These critics ostensibly believe that we should confine our democratic rights to the voting booth. Apparently, once every five years we have the right to practice democracy. We are entitled to so much more. At the core of the historical struggle for democratic representation was indeed the right to vote, yet dissenters also fought for other rights: the right to unionise, the right to free speech and, of course, the right to protest. Thus, this march, as with any form of protest - including those we find displeasing - is not 'anti-democratic', rather it is an exercise in democracy.
Even if we did confine our democratic rights to the ballot box, anti-austerity advocates could still present a counter-argument to the 'anti-democratic' premise. The right to vote hasn't yielded fair representation - in the sense of awarding each person equal power. The Conservatives only received support from 24% of Britons and only 37% from those that bothered to vote, yet the Tories control the House of Commons. Unsurprisingly, therefore, the call for electoral reform has resurfaced.
Electoral reform is unlikely to succeed. Natalie Bennett said that convincing MPs to support electoral reform is akin to asking turkeys to vote for Christmas. Essentially, we would have to persuade MPs to support legislation that might leave them unemployed. It might be morally responsible but, considering the brutal cuts to welfare, it is unlikely that many MPs will gladly join the doll queue. Moreover, politicians aren't particularly well-known for making decisions based on moral responsibility - hence, you know, austerity. If critics of the anti-austerity march wanted to focus on anti-democratic forces, they could start by addressing the problems of our electoral system.
One of the primary rights that our ancestors fought for, as mentioned, was the right to free speech. This gave way to a free press. The vast majority of the mainstream papers, often financially buttressed by wealthy tax-avoiders, supported right-wing parties in this election. Most of these outlets didn't adopt a fair, unbiased opinion. Instead, they indulged the ancient art of scaremongering - warning people that Ed Miliband, Nicola Sturgeon, or anyone on the left would destroy Britain. David Cameron, on the other hand, was perpetuated as a white knight with the superpower of economic frugality.
Protestors are exercising the same right to free speech that is abused by the so-called free-press. The papers will inexorably condemn the anti-austerity march - favouring Tory frugality - seemingly unaware that their right to criticise is upheld by the same basic democratic principles exercised by protestors. Apparently, the media can practice free speech - through distortion and manipulation - yet it is anti-democratic when discontented voters gather to exercise the same principle.
Political finance, perhaps the most obvious anti-democratic force in Britain, also heavily favours the Tories. In 2014, according to UK Political Info, the Conservatives received donations of nearly £30 million, the Labour party received nearly £20 million and the Liberal Democrats received just over £8 million.
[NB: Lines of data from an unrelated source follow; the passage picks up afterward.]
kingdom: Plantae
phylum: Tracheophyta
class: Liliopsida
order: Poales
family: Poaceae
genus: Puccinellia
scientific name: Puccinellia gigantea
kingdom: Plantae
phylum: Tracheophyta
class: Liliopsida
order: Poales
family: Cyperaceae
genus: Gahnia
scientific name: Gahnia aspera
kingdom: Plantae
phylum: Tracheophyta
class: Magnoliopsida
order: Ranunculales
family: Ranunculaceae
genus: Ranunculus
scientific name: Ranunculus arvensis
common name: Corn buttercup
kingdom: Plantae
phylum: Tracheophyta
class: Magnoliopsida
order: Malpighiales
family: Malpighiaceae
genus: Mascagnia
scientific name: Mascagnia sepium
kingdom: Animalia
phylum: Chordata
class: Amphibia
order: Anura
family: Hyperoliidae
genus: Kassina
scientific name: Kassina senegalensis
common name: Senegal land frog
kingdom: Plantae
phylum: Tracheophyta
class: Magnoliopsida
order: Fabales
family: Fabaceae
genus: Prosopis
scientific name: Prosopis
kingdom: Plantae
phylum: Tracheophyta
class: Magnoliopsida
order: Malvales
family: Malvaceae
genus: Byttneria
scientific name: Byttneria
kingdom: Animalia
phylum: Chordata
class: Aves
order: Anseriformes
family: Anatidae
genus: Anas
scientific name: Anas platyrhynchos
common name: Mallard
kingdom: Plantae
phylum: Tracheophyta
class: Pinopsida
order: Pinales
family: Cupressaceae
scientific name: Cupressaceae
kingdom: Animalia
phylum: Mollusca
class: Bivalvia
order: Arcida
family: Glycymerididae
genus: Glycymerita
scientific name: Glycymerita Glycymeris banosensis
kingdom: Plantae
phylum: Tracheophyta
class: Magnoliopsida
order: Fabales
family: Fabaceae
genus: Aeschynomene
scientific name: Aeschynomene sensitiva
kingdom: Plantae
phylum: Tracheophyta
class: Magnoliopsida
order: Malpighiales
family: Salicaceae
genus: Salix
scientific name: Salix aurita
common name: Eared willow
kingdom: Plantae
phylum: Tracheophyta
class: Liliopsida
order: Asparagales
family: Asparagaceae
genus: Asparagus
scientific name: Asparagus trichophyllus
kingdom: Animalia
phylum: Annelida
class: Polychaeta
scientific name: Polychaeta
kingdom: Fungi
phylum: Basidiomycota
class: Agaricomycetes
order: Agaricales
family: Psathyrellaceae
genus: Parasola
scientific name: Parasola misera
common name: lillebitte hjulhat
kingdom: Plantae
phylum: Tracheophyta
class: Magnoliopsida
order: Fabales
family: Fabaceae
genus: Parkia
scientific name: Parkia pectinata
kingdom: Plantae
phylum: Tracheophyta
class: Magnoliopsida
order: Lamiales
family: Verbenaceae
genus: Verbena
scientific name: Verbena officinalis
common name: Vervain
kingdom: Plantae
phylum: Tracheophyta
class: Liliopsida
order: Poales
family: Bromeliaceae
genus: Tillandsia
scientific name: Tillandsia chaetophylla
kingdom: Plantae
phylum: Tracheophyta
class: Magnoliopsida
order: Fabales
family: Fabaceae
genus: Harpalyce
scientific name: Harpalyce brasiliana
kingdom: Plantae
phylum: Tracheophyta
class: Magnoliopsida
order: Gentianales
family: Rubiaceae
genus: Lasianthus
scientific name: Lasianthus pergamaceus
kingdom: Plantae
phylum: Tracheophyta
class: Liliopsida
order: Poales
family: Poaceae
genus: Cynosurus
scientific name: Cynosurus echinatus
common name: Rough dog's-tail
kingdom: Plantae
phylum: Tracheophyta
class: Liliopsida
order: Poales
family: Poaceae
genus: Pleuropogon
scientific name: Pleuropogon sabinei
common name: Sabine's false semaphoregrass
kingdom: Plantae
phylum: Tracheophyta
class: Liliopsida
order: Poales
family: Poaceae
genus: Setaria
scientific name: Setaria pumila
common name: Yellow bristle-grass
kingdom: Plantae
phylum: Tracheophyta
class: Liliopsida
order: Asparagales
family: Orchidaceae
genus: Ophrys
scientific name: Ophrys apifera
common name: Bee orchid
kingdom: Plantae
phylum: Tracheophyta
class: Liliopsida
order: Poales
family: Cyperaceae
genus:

No other party managed to reach £5 million. The majority of donations to the Conservatives came from big businesses and wealthy individuals that evidently have something to gain from a Tory victory. This form of 'rent-seeking' - an economics term that describes folks that use financial means to manipulate the system and further their profits - abuses the notion of equal representation.
Like the electoral system and the so-called free press, political finance unfairly sways political opinion towards major parties - particularly of the blue variety. If critics wanted to fight against anti-democratic forces, they could focus on the vested interests that manipulate the democratic process, rather than discontented protestors utilising their right to free speech.
The 'anti-democratic' argument is a feeble attempt to demonise those that wish to exercise their democratic rights. The People's Assembly march is a celebration of democracy and anyone that holds that ideal sacred should support, or at least tolerate, this march regardless of their political allegiance. There are plenty of anti-democratic forces in British politics - the bias electoral system, the unaccountable free-press and the tax-avoiding financiers - yet an anti-austerity protest is not one of them.
This march is an invitation for people to gather together and exchange ideas, to show solidarity for those suffering the ills of austerity and to exercise their democratic rights. On the 20th June, there will be an important march in London. I hope that all those sympathetic to the cause will get involved and help celebrate the democratic rights that we are so fortunate to enjoy.